More precisely, it misses the point that the probabilities of successive participants being present are not independent. This, in our case, seems to be due to temporal fluctuations of this probability throughout the day. For instance, the probability of a participant being present seems to be the lowest early in the morning or late in the afternoon, as well as between 12am and 2pm. This temporal dependency could be better taken into account by using gaussian process regression models, that generalise the varying effect strategy of multilevel models to continuous variables. In other words, it would allow to take into account that participants coming to the lab at similar hours (e.g., 9am and 9.30am) are more similar (in their probability of being present) than participants coming at very different hours (e.g., 9am and 3pm).

## Conclusions

In this post we aimed to introduce the idea of posterior predictive checking by recycling an elegant and simple example from Gelman et al. (2013). It should be noted however that this kind of check can be done for any test quantity of interest (e.g., the mean or the max of a distribution, or its dispersion).

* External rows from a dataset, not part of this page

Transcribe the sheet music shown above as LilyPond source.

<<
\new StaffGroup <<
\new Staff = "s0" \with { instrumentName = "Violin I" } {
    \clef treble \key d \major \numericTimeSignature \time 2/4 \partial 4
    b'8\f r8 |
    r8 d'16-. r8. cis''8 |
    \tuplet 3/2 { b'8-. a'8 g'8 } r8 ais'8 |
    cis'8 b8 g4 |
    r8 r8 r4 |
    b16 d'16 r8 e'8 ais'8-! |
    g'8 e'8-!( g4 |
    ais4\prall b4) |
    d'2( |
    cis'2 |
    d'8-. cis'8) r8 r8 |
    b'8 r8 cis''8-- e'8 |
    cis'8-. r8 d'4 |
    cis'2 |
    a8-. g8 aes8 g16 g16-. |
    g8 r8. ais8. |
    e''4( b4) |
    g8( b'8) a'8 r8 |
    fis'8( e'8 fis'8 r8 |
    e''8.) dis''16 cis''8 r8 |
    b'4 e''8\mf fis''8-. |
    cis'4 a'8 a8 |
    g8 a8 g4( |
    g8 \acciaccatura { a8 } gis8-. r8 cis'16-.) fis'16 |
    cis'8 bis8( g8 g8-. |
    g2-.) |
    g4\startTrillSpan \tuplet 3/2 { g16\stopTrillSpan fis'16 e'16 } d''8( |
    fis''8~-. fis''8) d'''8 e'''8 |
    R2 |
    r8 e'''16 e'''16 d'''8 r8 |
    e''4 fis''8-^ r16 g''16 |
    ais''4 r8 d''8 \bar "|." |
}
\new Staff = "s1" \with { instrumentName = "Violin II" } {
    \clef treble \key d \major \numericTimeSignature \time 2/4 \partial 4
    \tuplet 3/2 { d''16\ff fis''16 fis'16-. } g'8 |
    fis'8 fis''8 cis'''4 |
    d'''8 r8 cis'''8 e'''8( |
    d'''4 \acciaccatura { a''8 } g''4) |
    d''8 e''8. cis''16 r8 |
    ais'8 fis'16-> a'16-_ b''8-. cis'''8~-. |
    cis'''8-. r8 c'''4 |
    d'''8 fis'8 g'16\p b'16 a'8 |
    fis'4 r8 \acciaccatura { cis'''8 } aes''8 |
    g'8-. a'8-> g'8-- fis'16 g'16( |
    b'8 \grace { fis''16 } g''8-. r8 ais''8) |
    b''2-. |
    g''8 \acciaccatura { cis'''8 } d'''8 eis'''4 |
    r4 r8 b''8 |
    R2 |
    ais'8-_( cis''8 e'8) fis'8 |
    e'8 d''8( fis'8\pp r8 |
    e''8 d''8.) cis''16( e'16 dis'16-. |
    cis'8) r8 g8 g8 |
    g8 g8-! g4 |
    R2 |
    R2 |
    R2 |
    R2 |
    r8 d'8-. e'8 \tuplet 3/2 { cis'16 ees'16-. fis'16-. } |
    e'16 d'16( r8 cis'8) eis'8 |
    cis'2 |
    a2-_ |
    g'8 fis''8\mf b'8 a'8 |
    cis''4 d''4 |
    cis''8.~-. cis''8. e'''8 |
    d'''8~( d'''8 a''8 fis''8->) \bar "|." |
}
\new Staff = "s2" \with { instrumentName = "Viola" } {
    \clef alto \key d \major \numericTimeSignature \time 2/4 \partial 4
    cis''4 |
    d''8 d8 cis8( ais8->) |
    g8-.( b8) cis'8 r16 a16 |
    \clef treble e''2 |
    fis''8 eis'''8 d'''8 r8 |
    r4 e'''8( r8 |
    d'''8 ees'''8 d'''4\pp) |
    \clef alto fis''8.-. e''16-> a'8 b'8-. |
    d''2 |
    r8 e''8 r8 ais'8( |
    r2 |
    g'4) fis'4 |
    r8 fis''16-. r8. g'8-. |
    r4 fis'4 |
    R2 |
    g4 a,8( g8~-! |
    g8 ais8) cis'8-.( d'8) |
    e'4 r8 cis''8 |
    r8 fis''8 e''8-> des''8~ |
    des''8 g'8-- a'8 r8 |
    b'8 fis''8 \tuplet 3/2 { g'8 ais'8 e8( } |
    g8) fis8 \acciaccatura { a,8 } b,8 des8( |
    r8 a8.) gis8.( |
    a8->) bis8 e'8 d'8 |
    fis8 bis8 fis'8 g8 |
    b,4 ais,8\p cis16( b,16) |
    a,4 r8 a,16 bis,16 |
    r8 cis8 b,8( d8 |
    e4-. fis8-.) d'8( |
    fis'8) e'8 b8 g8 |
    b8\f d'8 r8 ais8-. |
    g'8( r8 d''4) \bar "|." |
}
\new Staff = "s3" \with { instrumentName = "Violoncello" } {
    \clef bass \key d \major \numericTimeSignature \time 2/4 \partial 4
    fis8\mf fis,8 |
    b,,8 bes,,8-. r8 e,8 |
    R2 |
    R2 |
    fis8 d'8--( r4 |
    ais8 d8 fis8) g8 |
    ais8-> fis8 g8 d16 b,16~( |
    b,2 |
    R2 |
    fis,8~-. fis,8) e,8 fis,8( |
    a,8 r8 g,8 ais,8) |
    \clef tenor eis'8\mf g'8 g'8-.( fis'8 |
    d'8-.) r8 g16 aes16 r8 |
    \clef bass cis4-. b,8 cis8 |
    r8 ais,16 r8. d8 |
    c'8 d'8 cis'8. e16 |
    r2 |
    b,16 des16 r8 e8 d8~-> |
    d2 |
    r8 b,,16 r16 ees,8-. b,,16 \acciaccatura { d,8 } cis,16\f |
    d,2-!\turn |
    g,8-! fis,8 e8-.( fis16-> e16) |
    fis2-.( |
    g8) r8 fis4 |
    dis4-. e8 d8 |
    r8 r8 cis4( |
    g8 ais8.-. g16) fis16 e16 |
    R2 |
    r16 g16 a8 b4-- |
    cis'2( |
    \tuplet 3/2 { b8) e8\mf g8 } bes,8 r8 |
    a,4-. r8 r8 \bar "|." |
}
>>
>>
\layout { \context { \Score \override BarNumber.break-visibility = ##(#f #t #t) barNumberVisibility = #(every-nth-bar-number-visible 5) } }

As put by Gelman et al. (2013, page 148), “because a probability model can fail to reflect the process that generated the data in any number of ways, posterior predictive *p*-values can be computed for a variety of test quantities in order to evaluate more than one possible model failure”.

So come on, let’s make *p*-values great again, they are not doomed to be used only as a point-null hypothesis test.

## References

## Click to expand

Crane, H., & Martin, R. (2018, January 10). Is statistics meeting the needs of science?. Retrieved from psyarxiv.com/q2s5m

Gelman, A., Carlin, J. B., Stern, H. S., Dunson, D. B., Vehtari, A., & Rubin, D. B. (2013). Bayesian Data Analysis, Third Edition. CRC Press.